_STATED TASK_. Render the lines below as a Markdown table with the columns Row and Line. Give each row a number, skip blank lines, and leave the pictures out of the answer.

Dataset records
========================

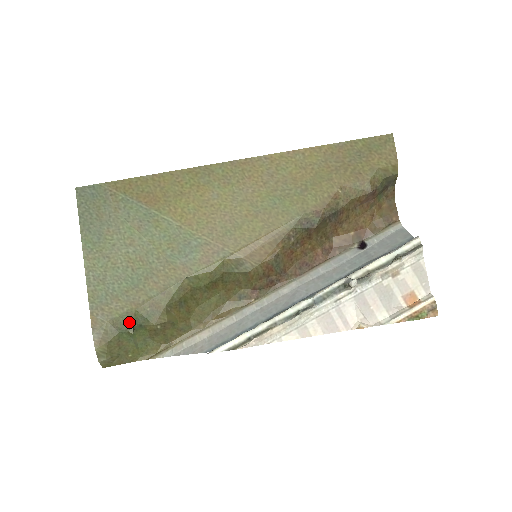
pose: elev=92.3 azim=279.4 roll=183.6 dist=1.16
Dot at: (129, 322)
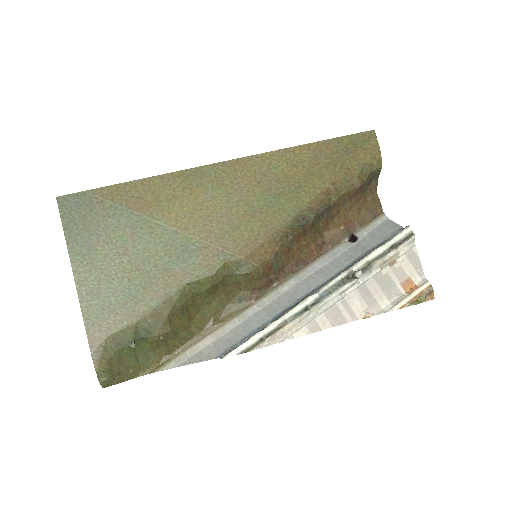
Dot at: (130, 336)
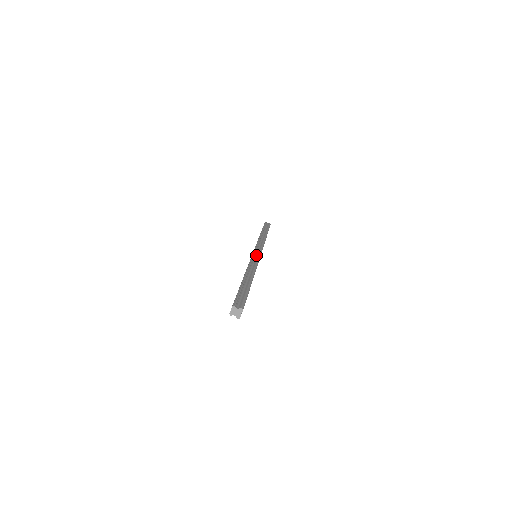
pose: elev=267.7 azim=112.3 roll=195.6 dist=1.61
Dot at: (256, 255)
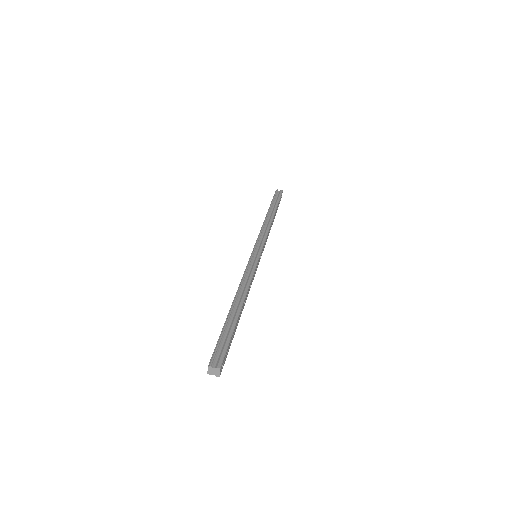
Dot at: (254, 257)
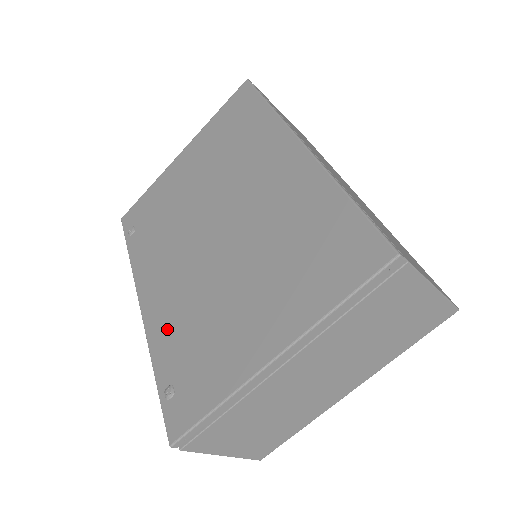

========================

_RESPONSE TO THE TASK_.
| Row | Line |
|---|---|
| 1 | pose: elev=92.3 azim=279.4 roll=183.6 dist=1.16 |
| 2 | Dot at: (129, 322) |
| 3 | Dot at: (130, 336) |
| 4 | pose: elev=267.7 azim=112.3 roll=195.6 dist=1.61 |
| 5 | Dot at: (256, 255) |
| 6 | Dot at: (254, 257) |